Many cases of equipment damage involved private individuals, often protesters, stealing journalists’ cameras and phones and throwing them on the ground. This kind of equipment damage went hand-in-hand with physical attacks of varying severity; a protester upset that a journalist was photographing them would try to grab a journalist and their phone and then toss the phone, or punch a journalist and then steal their camera and smash it on the ground. In a few cases, protesters attacked journalists and then stole their phones or cameras.
The U.S. Press Freedom Tracker has a broad definition of “physical attacks,” which includes any incident in which a person uses physical force against a journalist while they are doing their job. If someone body-slams a journalist, shoves them away, or punches them, those all count as physical attacks.
These sorts of incidents had very little in common with the typical equipment search and seizure incidents, which involved law enforcement officials seizing journalists’ devices as evidence during arrests and then (sometimes) obtaining search warrants to search through their camera footage.
We quickly realized that it did not make sense to lump together seizures of equipment by state authorities with attacks on journalists by protesters that resulted in equipment damage. So we decided to restructure the categories.
The “equipment search, seizure, and damage” category was narrowed to “equipment searches and seizures,” and now includes only those incidents in which a journalists’ equipment was searched or seized by law enforcement officials.
Equipment damage incidents are now a subset of physical attacks, since both involve the use of physical force against journalists.
As a result of this re-classification process, which moved equipment damage incidents from the “equipment searches and seizures” category to the “physical attack” category, the number of incidents in 2017 categorized as “equipment searches and seizures” decreased from 25 to 15, while the number of incidents categorized as “physical attacks” increased from 41 to 44.

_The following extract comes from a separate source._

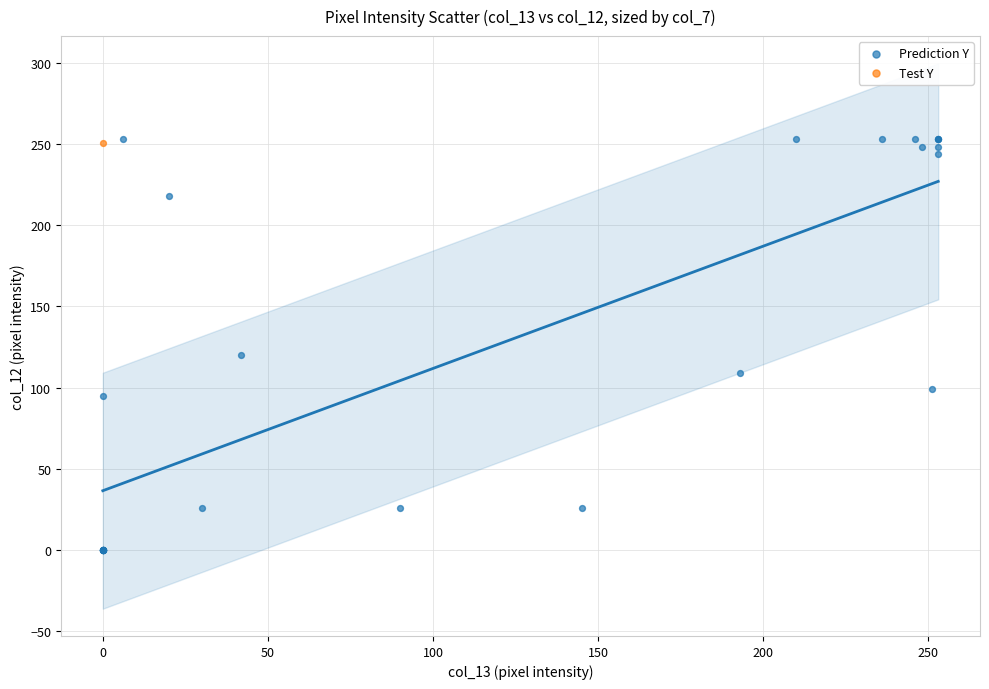

What are all the series names shown in the legend?

Prediction Y, Test Y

Thanks to this category shift, the significance of the “equipment searches and seizures” category is now much easier to describe and understand. Previously, we had to describe the numbers like this: “there were 25 incidents last year in which a journalist’s equipment was searched, seized, or damaged, either by law enforcement officials or by private individuals.” Now, we can just say: “law enforcement searched or seized journalists’ equipment 15 times last year.”